A couple of years ago I made a list of albums I want with me if I’m ever marooned on a desert island. That was fun, and difficult. Yes, a had with me a solar powered record player.

Here is a new list, using guidelines from vlogger Glen Kellaway. One album from each decade going back to the 1960s, and three bonus selections from any decade. I will not include greatest hits albums, but live albums and multiple disc albums are fair game.

Here we go:

1960s: The White Album (1968) by The Beatles. I grew up with this album and it has what is representable about The Beatles’ songwriting talent and their skill as players. I never get tired of these songs.

1970s: Who’s Next (1971) by The Who. A definitive album of the decade, an incredible statement of both optimism and caution in the coming age. The Who never sounded better, turbocharged and roadworthy, eager to tackle life ahead.

1980s: Full Moon Fever (1989) by Tom Petty. Venturing out as a solo artist, Petty takes the best of the Heartbreakers’ sound and retools it around songs he collaborated on with Jeff Lynne and Mike Campbell. The result is a terrific collection of accessible and vibrant songs that seem written especially for me.

1990s: Maybe an odd choice, The Division Bell (1994) by Pink Floyd. I play this album more than even the classic Floyd albums. The soundscape is clean to allow the brooding textures to shine through. David Gilmour’s songwriting is stronger than he is credited, and Richard Wright is back.

2000s: Bloodflowers (2000) by The Cure. Dark and foreboding like Disintegration, by more accessible musically. Complex soundscapes dripping with wonderful guitar effects, this the pinnacle for The Cure.

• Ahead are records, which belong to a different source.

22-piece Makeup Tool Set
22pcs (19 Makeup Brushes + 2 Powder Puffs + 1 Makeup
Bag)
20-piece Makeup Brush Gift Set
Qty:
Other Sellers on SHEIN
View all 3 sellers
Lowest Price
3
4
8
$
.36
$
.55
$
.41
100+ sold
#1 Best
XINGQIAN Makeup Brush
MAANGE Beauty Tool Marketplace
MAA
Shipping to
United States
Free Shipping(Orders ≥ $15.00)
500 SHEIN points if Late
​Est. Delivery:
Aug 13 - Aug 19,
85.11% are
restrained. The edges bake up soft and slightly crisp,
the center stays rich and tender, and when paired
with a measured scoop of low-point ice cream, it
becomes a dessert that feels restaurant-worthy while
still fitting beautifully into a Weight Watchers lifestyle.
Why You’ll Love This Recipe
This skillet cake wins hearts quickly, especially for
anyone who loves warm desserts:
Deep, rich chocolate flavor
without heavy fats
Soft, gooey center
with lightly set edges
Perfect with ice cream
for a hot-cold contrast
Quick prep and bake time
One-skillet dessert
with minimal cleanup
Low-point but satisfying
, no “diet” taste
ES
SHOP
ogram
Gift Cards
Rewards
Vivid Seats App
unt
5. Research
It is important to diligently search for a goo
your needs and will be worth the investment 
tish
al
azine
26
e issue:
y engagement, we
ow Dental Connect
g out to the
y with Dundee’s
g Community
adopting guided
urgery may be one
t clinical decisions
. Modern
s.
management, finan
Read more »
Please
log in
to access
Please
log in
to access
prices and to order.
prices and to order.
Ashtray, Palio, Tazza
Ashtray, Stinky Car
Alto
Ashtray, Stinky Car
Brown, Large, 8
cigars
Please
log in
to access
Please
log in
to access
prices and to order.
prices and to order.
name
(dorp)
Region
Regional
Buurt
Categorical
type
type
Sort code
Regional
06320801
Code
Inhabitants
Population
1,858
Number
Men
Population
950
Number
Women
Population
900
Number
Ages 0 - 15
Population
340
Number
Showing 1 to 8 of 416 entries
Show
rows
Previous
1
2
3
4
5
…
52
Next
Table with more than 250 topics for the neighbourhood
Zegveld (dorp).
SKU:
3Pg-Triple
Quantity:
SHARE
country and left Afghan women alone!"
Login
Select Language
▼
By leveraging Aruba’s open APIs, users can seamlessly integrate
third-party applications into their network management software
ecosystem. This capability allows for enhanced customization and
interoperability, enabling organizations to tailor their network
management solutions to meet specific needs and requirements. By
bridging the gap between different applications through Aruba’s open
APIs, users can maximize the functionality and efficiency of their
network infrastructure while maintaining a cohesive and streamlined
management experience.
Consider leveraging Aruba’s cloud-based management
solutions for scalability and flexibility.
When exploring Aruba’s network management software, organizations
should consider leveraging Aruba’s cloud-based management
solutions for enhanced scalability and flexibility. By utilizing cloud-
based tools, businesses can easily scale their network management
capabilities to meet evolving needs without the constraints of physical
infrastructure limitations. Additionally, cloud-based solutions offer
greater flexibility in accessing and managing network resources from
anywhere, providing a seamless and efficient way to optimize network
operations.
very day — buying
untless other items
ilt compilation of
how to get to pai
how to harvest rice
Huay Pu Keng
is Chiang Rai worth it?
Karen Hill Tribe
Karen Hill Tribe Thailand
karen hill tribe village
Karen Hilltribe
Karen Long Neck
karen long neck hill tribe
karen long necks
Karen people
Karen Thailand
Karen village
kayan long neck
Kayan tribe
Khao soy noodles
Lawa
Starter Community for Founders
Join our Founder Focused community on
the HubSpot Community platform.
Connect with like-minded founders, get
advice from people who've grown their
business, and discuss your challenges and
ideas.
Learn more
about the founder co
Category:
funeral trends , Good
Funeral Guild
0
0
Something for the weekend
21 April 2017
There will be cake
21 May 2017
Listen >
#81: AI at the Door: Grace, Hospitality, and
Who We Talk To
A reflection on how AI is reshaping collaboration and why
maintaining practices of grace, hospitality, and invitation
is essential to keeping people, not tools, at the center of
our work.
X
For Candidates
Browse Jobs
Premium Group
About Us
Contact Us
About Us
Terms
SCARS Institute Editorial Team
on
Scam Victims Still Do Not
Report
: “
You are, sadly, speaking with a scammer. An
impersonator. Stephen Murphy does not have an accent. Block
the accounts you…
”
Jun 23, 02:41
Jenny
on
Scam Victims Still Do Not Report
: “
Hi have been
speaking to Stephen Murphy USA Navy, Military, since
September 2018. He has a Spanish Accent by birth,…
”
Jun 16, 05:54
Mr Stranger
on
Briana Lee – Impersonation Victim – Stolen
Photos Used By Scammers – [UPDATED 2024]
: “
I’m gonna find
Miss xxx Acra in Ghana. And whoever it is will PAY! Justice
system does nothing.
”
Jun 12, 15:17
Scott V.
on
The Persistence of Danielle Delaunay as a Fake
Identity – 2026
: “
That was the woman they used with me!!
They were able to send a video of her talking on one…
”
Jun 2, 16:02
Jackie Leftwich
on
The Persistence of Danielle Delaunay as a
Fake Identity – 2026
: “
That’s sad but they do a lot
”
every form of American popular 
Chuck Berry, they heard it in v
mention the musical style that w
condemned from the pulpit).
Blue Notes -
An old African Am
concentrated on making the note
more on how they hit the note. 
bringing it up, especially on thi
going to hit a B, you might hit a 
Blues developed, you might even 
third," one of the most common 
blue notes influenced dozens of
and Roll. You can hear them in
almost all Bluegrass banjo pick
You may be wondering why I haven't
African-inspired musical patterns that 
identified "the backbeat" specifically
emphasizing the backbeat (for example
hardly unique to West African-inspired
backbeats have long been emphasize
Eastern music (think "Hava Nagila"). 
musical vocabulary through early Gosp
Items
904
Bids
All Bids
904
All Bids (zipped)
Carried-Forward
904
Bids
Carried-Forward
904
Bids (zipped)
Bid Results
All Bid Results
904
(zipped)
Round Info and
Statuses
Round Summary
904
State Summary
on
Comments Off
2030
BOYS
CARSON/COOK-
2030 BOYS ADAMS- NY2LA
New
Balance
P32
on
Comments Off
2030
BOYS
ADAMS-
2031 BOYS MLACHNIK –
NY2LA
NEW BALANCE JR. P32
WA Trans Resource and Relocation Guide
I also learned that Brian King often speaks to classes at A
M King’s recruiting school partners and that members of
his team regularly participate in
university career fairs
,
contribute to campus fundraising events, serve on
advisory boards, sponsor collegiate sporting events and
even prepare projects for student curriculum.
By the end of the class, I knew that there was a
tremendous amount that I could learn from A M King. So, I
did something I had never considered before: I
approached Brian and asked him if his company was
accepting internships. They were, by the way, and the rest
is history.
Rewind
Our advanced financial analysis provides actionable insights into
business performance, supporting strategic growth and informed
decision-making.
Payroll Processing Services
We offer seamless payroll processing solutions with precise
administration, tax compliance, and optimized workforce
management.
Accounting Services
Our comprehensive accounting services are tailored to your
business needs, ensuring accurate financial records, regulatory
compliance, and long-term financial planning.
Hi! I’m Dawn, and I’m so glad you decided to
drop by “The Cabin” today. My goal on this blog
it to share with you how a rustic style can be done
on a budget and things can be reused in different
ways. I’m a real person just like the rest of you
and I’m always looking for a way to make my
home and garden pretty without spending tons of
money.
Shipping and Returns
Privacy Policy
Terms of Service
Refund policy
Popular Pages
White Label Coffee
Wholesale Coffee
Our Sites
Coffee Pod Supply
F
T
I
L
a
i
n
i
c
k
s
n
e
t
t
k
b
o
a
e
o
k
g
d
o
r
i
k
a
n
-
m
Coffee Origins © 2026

2010s: Western Stars (2019) by Bruce Springsteen. Longtime fans scratched their heads. This didn’t sound like Springsteen, rather it harkened back to the late 1960s, Burt Bacharach, Glen Campbell, Jimmy Webb territory. Strings and fancy arrangements, measured guitar work, vignettes of sun bleached and lonely Western sad stories. Epic and lush tales. A homerun in my book.

2020s: Brothers (2021) by Will Ackerman, Tom Eaton and Jeff Oaster. A New Age album of guitar, bass and horns. Quiet and beautiful, evoking sweet and reflective feelings for the listener. Ackerman is former founder of Windham Hill Records, who released some beautiful solo and ensemble albums back in the 1980s and 1990s.

Bonus Picks

Crime of the Century (1974) by Supertramp. Progressive-rock at its finest, the musicianship is amazing, while not the best group album, it is both commercially pleasing and sonically creative.

Yessongs (1973) by Yes. The only live album on my list, it is like an early greatest hits album, but the live versions are even better than the studio tracks. Yes at their peak.

Deja Vu (1970) by Crosby, Stills, Nash & Young. An angry, but beautiful album, rich in Americana, 1970s style. An amazing collection of songs, a reflective and powerful bridge between the decades.